▶ Records shown
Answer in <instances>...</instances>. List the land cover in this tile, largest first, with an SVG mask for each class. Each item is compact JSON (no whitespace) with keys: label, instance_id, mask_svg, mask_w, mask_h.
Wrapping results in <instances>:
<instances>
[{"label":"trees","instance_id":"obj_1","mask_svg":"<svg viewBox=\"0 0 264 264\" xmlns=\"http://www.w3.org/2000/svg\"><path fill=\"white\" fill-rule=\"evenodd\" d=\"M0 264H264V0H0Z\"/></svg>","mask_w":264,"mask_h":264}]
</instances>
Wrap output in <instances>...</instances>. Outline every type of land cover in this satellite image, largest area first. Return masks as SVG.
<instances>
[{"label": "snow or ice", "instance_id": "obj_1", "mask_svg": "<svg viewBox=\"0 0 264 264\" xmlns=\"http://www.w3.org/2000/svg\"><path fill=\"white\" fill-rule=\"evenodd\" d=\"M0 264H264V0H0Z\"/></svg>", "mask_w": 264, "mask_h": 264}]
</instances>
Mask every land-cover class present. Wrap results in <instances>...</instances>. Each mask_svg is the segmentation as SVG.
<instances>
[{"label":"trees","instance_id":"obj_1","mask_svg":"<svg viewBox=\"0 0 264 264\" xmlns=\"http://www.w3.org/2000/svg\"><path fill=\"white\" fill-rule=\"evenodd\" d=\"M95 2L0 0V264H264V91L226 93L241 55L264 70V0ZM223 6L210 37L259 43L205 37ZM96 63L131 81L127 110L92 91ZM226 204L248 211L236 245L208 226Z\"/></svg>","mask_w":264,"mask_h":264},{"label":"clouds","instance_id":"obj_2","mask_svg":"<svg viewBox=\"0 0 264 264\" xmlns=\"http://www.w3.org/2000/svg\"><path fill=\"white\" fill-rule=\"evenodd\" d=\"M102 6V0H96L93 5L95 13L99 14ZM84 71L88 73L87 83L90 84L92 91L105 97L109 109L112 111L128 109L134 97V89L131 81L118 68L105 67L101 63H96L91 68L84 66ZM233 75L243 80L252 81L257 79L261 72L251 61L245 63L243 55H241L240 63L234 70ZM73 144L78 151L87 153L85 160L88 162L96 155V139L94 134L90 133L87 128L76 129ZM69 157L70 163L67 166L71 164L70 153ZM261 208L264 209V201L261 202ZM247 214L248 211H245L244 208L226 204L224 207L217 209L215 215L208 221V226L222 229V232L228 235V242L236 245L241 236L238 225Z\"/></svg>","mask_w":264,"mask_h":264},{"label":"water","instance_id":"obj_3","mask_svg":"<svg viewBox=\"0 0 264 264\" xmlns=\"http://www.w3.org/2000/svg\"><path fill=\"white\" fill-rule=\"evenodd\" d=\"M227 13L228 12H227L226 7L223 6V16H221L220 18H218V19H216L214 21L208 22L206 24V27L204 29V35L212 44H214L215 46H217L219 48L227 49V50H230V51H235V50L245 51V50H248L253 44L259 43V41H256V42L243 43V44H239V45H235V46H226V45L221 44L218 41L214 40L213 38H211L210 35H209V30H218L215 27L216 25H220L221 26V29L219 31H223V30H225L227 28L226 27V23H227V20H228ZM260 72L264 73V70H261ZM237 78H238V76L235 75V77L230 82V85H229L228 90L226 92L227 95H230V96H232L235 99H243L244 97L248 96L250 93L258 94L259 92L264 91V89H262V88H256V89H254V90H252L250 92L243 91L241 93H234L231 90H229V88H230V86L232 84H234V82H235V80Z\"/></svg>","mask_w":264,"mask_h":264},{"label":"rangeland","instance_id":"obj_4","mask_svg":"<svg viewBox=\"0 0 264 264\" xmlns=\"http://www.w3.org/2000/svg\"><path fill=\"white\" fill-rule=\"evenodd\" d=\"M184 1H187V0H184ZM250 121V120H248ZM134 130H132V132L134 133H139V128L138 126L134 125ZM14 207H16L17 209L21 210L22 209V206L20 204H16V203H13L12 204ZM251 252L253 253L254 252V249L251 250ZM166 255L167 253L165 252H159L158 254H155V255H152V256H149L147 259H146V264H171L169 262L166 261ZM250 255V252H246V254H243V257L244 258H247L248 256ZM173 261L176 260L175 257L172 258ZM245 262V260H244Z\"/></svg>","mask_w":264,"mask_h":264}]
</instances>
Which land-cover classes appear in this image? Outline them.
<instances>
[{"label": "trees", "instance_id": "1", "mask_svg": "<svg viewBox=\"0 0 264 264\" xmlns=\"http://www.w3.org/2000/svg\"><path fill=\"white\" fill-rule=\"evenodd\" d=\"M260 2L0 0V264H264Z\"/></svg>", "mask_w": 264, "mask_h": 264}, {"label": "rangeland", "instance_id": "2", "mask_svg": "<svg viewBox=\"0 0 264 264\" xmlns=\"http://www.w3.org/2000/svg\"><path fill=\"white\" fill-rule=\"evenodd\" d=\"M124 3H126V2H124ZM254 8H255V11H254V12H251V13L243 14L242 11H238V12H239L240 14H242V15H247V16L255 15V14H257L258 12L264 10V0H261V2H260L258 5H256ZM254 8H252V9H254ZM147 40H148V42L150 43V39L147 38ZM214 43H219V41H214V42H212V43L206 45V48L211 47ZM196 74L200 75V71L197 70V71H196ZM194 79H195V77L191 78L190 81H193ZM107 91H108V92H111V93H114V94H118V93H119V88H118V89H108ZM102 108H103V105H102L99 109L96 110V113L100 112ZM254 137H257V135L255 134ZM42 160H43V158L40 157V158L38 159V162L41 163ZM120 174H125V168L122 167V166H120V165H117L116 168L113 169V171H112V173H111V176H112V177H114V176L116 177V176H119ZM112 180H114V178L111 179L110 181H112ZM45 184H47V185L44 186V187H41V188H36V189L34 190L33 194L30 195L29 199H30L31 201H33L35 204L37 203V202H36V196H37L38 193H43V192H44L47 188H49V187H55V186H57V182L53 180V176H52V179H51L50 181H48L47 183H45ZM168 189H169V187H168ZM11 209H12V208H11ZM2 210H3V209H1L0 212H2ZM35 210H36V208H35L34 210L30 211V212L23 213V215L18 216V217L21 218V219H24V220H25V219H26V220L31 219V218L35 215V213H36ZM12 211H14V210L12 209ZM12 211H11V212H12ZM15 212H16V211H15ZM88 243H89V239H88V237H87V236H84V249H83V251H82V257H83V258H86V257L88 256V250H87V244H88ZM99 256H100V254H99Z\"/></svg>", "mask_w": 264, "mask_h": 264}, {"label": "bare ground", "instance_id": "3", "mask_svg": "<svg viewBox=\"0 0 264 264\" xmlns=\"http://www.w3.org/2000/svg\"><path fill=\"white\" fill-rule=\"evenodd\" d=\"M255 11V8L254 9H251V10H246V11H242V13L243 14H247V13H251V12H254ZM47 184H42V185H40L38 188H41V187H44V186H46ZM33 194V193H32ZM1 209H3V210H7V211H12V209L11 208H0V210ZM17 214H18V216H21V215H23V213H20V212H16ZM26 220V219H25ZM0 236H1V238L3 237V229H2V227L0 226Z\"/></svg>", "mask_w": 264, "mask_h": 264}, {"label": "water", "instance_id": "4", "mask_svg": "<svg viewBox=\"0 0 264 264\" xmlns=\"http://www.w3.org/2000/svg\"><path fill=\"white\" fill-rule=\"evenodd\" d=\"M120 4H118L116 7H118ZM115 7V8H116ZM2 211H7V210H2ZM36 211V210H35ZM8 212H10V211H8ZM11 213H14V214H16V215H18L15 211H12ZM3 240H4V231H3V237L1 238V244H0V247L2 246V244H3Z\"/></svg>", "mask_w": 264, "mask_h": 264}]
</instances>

▶ Exercise aim
Reproduce each record shown above without altering a single word.

▶ Output of the exercise
Answer in <instances>...</instances>. List the land cover in this tile, largest first, with an SVG mask for each class. Each item is compact JSON (no whitespace) with keys: label, instance_id, mask_svg, mask_w, mask_h.
Wrapping results in <instances>:
<instances>
[{"label":"trees","instance_id":"obj_1","mask_svg":"<svg viewBox=\"0 0 264 264\" xmlns=\"http://www.w3.org/2000/svg\"><path fill=\"white\" fill-rule=\"evenodd\" d=\"M0 264H264V0H0Z\"/></svg>","mask_w":264,"mask_h":264}]
</instances>
Wrap output in <instances>...</instances>. Outline every type of land cover in this satellite image, largest area first. Return masks as SVG.
<instances>
[{"label": "snow or ice", "instance_id": "obj_1", "mask_svg": "<svg viewBox=\"0 0 264 264\" xmlns=\"http://www.w3.org/2000/svg\"><path fill=\"white\" fill-rule=\"evenodd\" d=\"M0 264H264V0H0Z\"/></svg>", "mask_w": 264, "mask_h": 264}]
</instances>
Mask every land-cover class present. Wrap results in <instances>...</instances>. Each mask_svg is the segmentation as SVG.
<instances>
[{"label":"trees","instance_id":"obj_1","mask_svg":"<svg viewBox=\"0 0 264 264\" xmlns=\"http://www.w3.org/2000/svg\"><path fill=\"white\" fill-rule=\"evenodd\" d=\"M95 2L0 0V264H264V91L226 93L241 55L264 70V0ZM223 6L210 37L259 43L205 37ZM96 63L131 81L127 110L92 91ZM226 204L248 211L236 245L208 226Z\"/></svg>","mask_w":264,"mask_h":264},{"label":"clouds","instance_id":"obj_2","mask_svg":"<svg viewBox=\"0 0 264 264\" xmlns=\"http://www.w3.org/2000/svg\"><path fill=\"white\" fill-rule=\"evenodd\" d=\"M102 6V0H96L93 5L95 13L99 14ZM84 71L88 73L87 83L90 84L92 91L105 97L109 109L112 111L128 109L134 97V89L131 81L118 68L105 67L101 63H96L91 68L84 66ZM233 75L243 80L252 81L257 79L261 72L251 61L245 63L243 55H241L240 63L234 70ZM73 144L78 151L87 153L85 160L88 162L96 155V139L94 134L90 133L87 128L76 129ZM69 157L70 163L67 166L71 164L70 153ZM261 208L264 209V201L261 202ZM247 214L248 211H245L244 208L226 204L224 207L217 209L215 215L208 221V226L222 229V232L228 235V242L236 245L241 236L238 225Z\"/></svg>","mask_w":264,"mask_h":264},{"label":"water","instance_id":"obj_3","mask_svg":"<svg viewBox=\"0 0 264 264\" xmlns=\"http://www.w3.org/2000/svg\"><path fill=\"white\" fill-rule=\"evenodd\" d=\"M227 13L228 12H227L226 7L223 6V16H221L220 18H218V19H216L214 21L208 22L206 24V27L204 29V35L212 44H214L215 46H217L219 48L227 49V50H230V51H235V50L245 51V50H248L253 44L259 43V41H256V42L243 43V44H239V45H235V46H226V45L221 44L218 41L214 40L213 38H211L210 35H209V30H218L215 27L216 25H220L221 26V29L219 31H223V30H225L227 28L226 27V23H227V20H228ZM260 72L264 73V70H261ZM237 78H238V76L235 75V77L230 82V85H229L228 90L226 92L227 95H230V96H232L235 99H243L244 97L248 96L250 93L258 94L259 92L264 91V89H262V88H256V89H254V90H252L250 92L243 91L241 93H234L231 90H229V88H230V86L232 84H234V82H235V80Z\"/></svg>","mask_w":264,"mask_h":264},{"label":"rangeland","instance_id":"obj_4","mask_svg":"<svg viewBox=\"0 0 264 264\" xmlns=\"http://www.w3.org/2000/svg\"><path fill=\"white\" fill-rule=\"evenodd\" d=\"M184 1H187V0H184ZM250 121V120H248ZM134 130H132V132L134 133H139V128L138 126L134 125ZM14 207H16L17 209L21 210L22 209V206L20 204H16V203H13L12 204ZM251 252L253 253L254 252V249L251 250ZM166 255L167 253L165 252H159L158 254H155V255H152V256H149L147 259H146V264H171L169 262L166 261ZM250 255V252H246V254H243V257L244 258H247L248 256ZM173 261L176 260L175 257L172 258ZM245 262V260H244Z\"/></svg>","mask_w":264,"mask_h":264}]
</instances>
Which land-cover classes appear in this image? Outline them.
<instances>
[{"label": "trees", "instance_id": "1", "mask_svg": "<svg viewBox=\"0 0 264 264\" xmlns=\"http://www.w3.org/2000/svg\"><path fill=\"white\" fill-rule=\"evenodd\" d=\"M260 2L0 0V264H264Z\"/></svg>", "mask_w": 264, "mask_h": 264}, {"label": "rangeland", "instance_id": "2", "mask_svg": "<svg viewBox=\"0 0 264 264\" xmlns=\"http://www.w3.org/2000/svg\"><path fill=\"white\" fill-rule=\"evenodd\" d=\"M124 3H126V2H124ZM254 8H255V11H254V12H251V13L243 14L242 11H238V12H239L240 14H242V15H247V16L255 15V14H257L258 12L264 10V0H261V2H260L258 5H256ZM254 8H252V9H254ZM147 40H148V42L150 43V39L147 38ZM214 43H219V41H214V42H212V43L206 45V48L211 47ZM196 74L200 75V71L197 70V71H196ZM194 79H195V77L191 78L190 81H193ZM107 91H108V92H111V93H114V94H118V93H119V88H118V89H108ZM102 108H103V105H102L99 109L96 110V113L100 112ZM254 137H257V135L255 134ZM42 160H43V158L40 157V158L38 159V162L41 163ZM120 174H125V168L122 167V166H120V165H117L116 168L113 169V171H112V173H111V176H112V177H114V176L116 177V176H119ZM112 180H114V178L111 179L110 181H112ZM45 184H47V185L44 186V187H41V188H36V189L34 190L33 194L30 195L29 199H30L31 201H33L35 204L37 203V202H36V196H37L38 193H43V192H44L47 188H49V187H55V186H57V182L53 180V176H52V179H51L50 181H48L47 183H45ZM168 189H169V187H168ZM11 209H12V208H11ZM2 210H3V209H1L0 212H2ZM35 210H36V208H35L34 210L30 211V212L23 213V215L18 216V217L21 218V219H24V220H25V219H26V220L31 219V218L35 215V213H36ZM12 211H14V210L12 209ZM12 211H11V212H12ZM15 212H16V211H15ZM88 243H89V239H88V237H87V236H84V249H83V251H82V257H83V258H86V257L88 256V250H87V244H88ZM99 256H100V254H99Z\"/></svg>", "mask_w": 264, "mask_h": 264}, {"label": "bare ground", "instance_id": "3", "mask_svg": "<svg viewBox=\"0 0 264 264\" xmlns=\"http://www.w3.org/2000/svg\"><path fill=\"white\" fill-rule=\"evenodd\" d=\"M255 11V8L254 9H251V10H246V11H242V13L243 14H247V13H251V12H254ZM47 184H42V185H40L38 188H41V187H44V186H46ZM33 194V193H32ZM1 209H3V210H7V211H12V209L11 208H0V210ZM17 214H18V216H21V215H23V213H20V212H16ZM26 220V219H25ZM0 236H1V238L3 237V229H2V227L0 226Z\"/></svg>", "mask_w": 264, "mask_h": 264}, {"label": "water", "instance_id": "4", "mask_svg": "<svg viewBox=\"0 0 264 264\" xmlns=\"http://www.w3.org/2000/svg\"><path fill=\"white\" fill-rule=\"evenodd\" d=\"M120 4H118L116 7H118ZM115 7V8H116ZM2 211H7V210H2ZM36 211V210H35ZM8 212H10V211H8ZM11 213H14V214H16V215H18L15 211H12ZM3 240H4V231H3V237L1 238V244H0V247L2 246V244H3Z\"/></svg>", "mask_w": 264, "mask_h": 264}]
</instances>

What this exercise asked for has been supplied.